## Work instruction
Beginning with the line that contains "key(ctrl+s)", retype the entries below exactly, ending with the line that contains "scroll(583, 324, down, 2)". Leave out any pictures.

## Input material

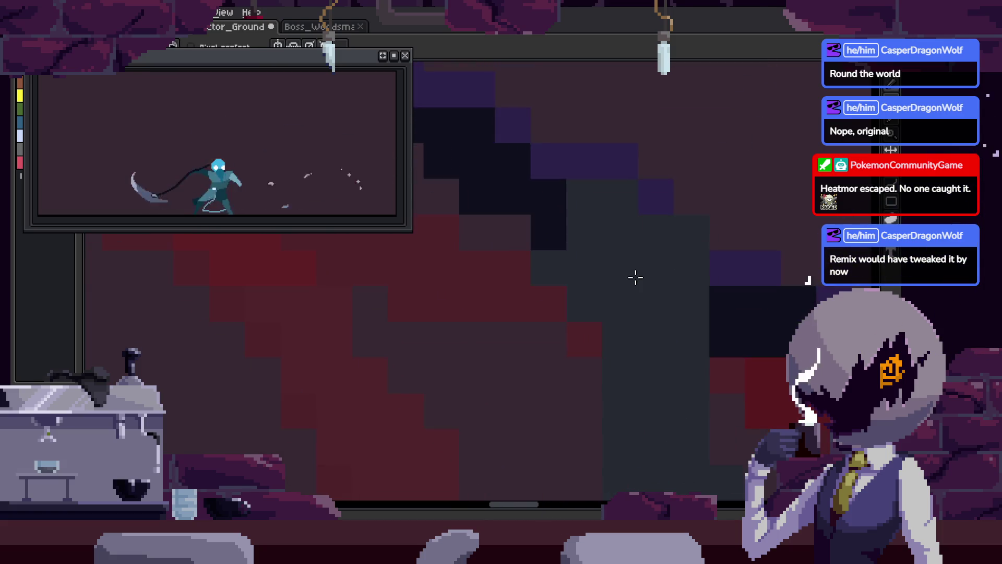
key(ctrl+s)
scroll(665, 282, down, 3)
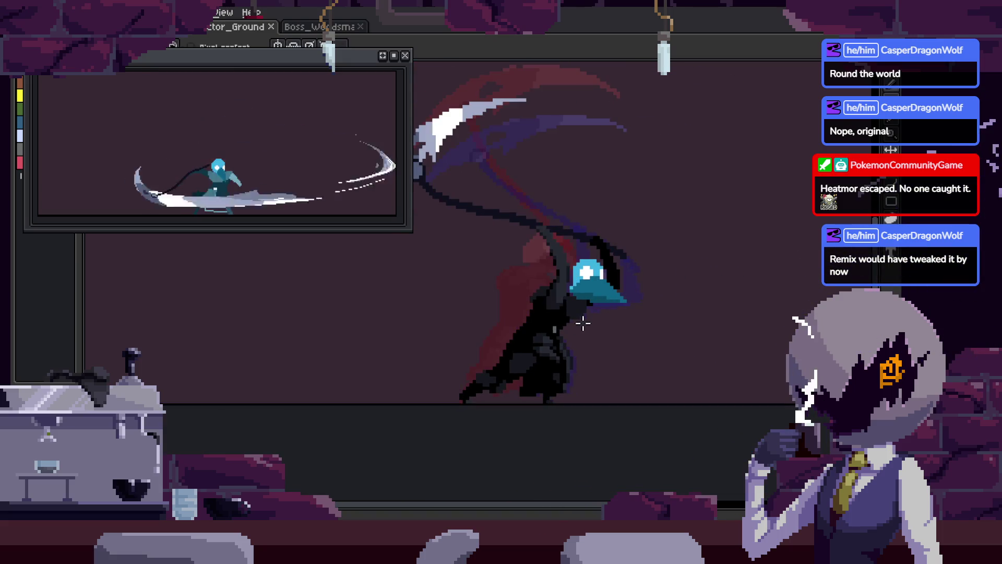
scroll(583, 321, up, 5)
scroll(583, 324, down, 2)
--
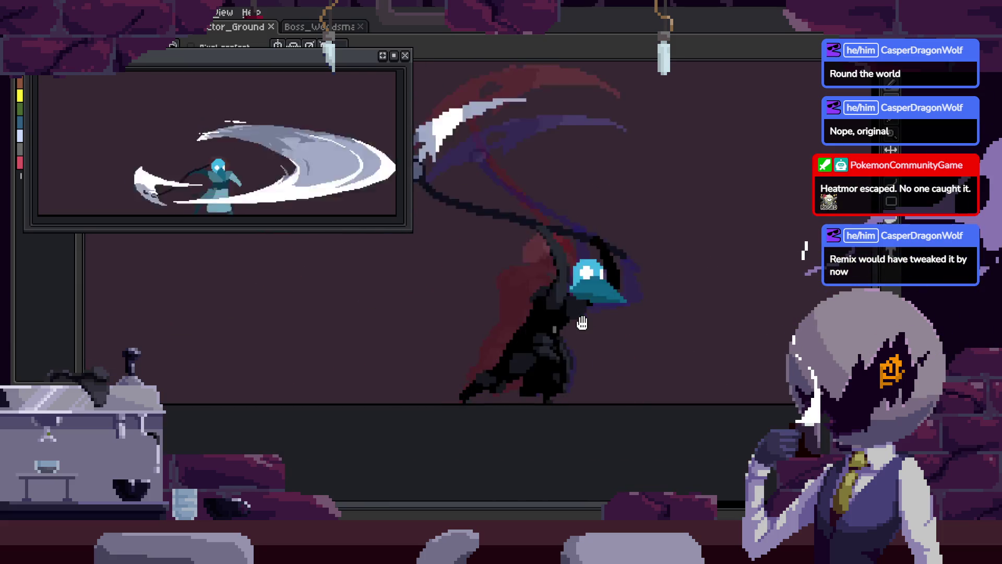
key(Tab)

## Reply
key(ctrl+s)
scroll(665, 282, down, 3)
scroll(583, 321, up, 5)
scroll(583, 324, down, 2)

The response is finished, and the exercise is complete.